A totally true tale informs us of the need for rewarding unconventional thinking:
In 1945 the Raytheon Company faced a tremendous demand for magnetron tubes, to power the new technique of radar which was used to detect enemy aircraft. One day when a Raytheon engineer named Percy L. Spencer stepped too close to a magnetron tube, he noticed that the chocolate bar in his pocket melted.
Other engineers had noticed the same thing. Thinking in a conventional manner, they sought ways to shield or insulate the unit so as to minimize this undesirable side effect: after all, radar was supposed to search for enemy aircraft, not melt food in its operators’ pockets. But Percy, despite having only a grammar-school education, had an intense curiosity and an open mind. He tried placing some popcorn kernels in front of the tube—and a few minutes later, for the first time since cave-dwellers tamed fire, human beings cooked food in a new way.
A year earlier, anyone might have laughed at the idea of Raytheon selling ovens driven by magnetrons to restaurants and (eventually) households. Absurd! Ridiculous! Guys, we’re in the defense business! But the Raytheon organization listened to Percy Spencer. He wasn’t just a resident weirdo providing comic relief—on the contrary, Percy’s input was constantly solicited, and he eventually served as a senior member of Raytheon’s board. In this case, his idea was rewarded with a shift in production, and within two years, the company took the first RadarRange(R) to the market.
History books rightly credit Percy Spencer with inventing the microwave oven. But in fact his story also includes dozens of unsung heroes, starting with members of Raytheon’s management. They’d hired and promoted Percy despite his lack of education. They didn’t chastise him for playing with his food in the middle of a serious engineering laboratory. They listened to him and built the Radarange—and then they searched within that market for new discontinuities.

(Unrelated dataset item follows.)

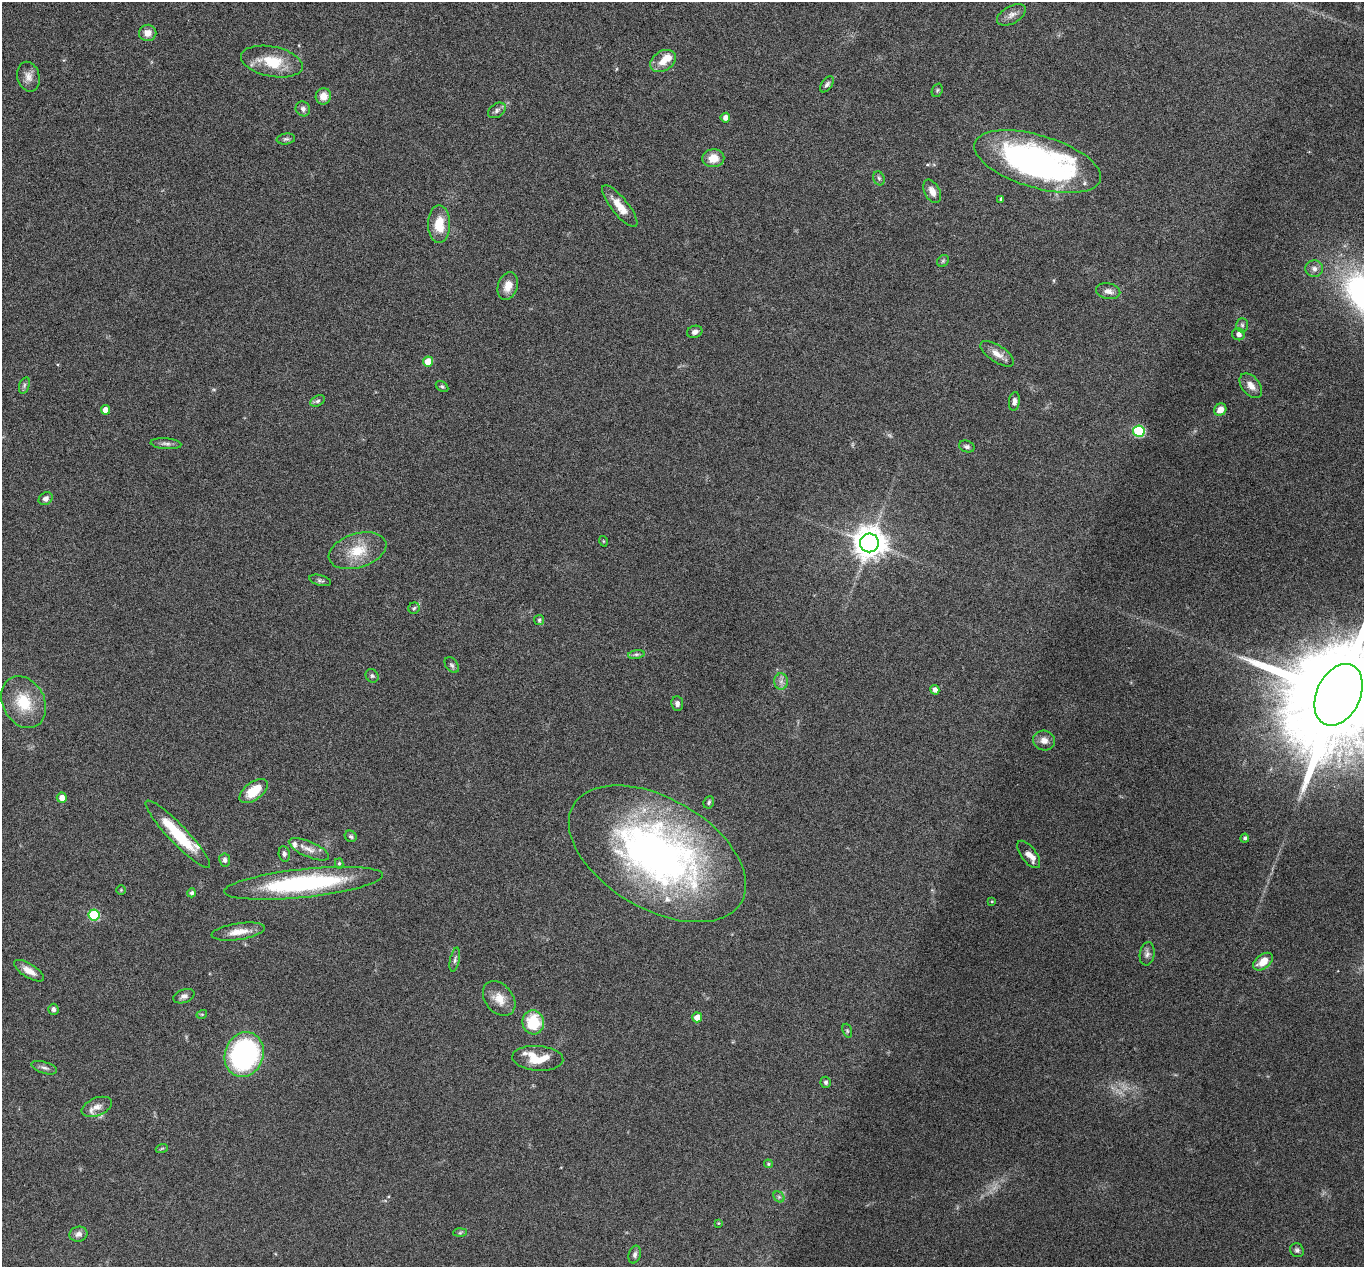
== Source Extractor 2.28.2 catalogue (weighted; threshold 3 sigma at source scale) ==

Raytheon tried licensing the technology to other companies, such as Tappan Stove. (Its $3,000 refrigerator-sized microwave ovens were sold to outfits like ocean liners—gigantic commercial kitchens that had to heat a lot of food quickly.) Raytheon then tried purchasing its own domestic-appliance distributor, Amana Refrigeration, in 1965. And Raytheon continually encouraged engineers to noodle around with the magnetrons. Finally they figured out than an expensive, military-grade magnetron unit was a bit over-engineered for the task of thawing frozen steaks and popping popcorn. They developed a smaller, cheaper, simpler, safer, more reliable oven for household use.

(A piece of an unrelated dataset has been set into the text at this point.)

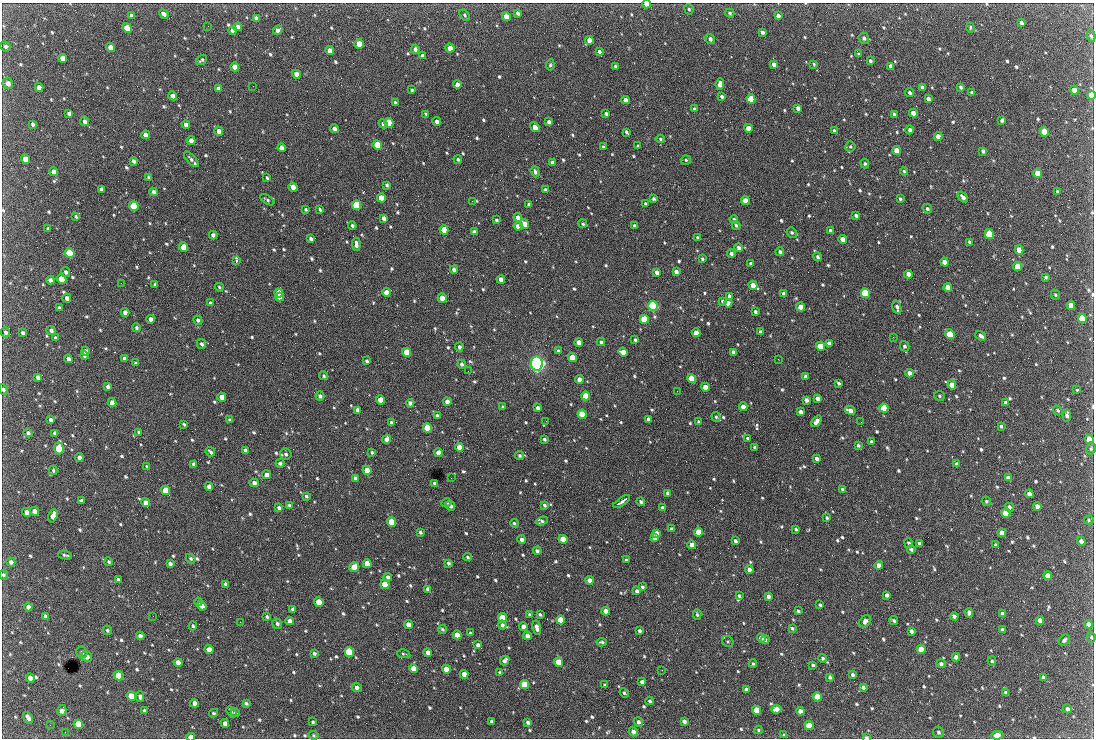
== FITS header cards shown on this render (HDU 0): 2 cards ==
NAXIS1  =                 1092 /fastest changing axis
NAXIS2  =                  736 /next to fastest changing axis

Amana’s first countertop microwave oven sold for $495 in 1967, represented a serious discontinuity in household kitchen behavior. So Amana sent trainers to Chicago-area homes to help cook each family’s first microwave meal. Those lucky families had the trainers (and a serviceman, guaranteed to show up within an hour) on 24-hour call for a year.
Obviously these programs required Raytheon and Amana to set up some unique rewards and incentives. But the result was that Raytheon and Amana were uniquely prepared to take advantage of the huge societal discontinuities of the 1960s: urbanization, women entering the workforce, and families devoting less time to meal preparation. Again, it seems obvious in retrospect, as we consider the situation today: cheap and ubiquitous ovens, microwaveable food categories representing $75 billion in annual sales, and new retail channels of hypermarkets and warehouse clubs based on the premise of quickly thawing food. But at the time, the discontinuous mindset at Raytheon and Amana gave them long-term dominance in the home microwave oven business.
There are plenty of other examples of unconventional thinkers thriving within traditional companies: Art Fry and Spencer Silver invented the Post-it note while working at 3M, and teams at Apple, amazon.com, and General Foods invented the iPhone, Kindle, and Tang, respectively. But there are also plenty of examples of people like A.P. Giannini—mavericks and free spirits who made their fortunes as entrepreneurs because they were not rewarded in traditional organizations. To encourage a discontinuous mindset, companies must have the proper reward structure to make the mavericks’ lives fulfilling.
Even today, although many companies claim to encourage creativity and innovation, their measurement and reward systems rarely work that way. Creativity is messy. It leads to mistakes. (In Raytheon’s case, it took nearly 20 years of mistakes and “not-quite-enoughs” before the microwave’s big payout.) But measuring results, rather than effort—and rewarding certainty, rather than potential—forces out the unconventional thinkers. It promotes folks with modest aspirations, slow and plodding. Reward mediocrity and you never exceed the mediocre.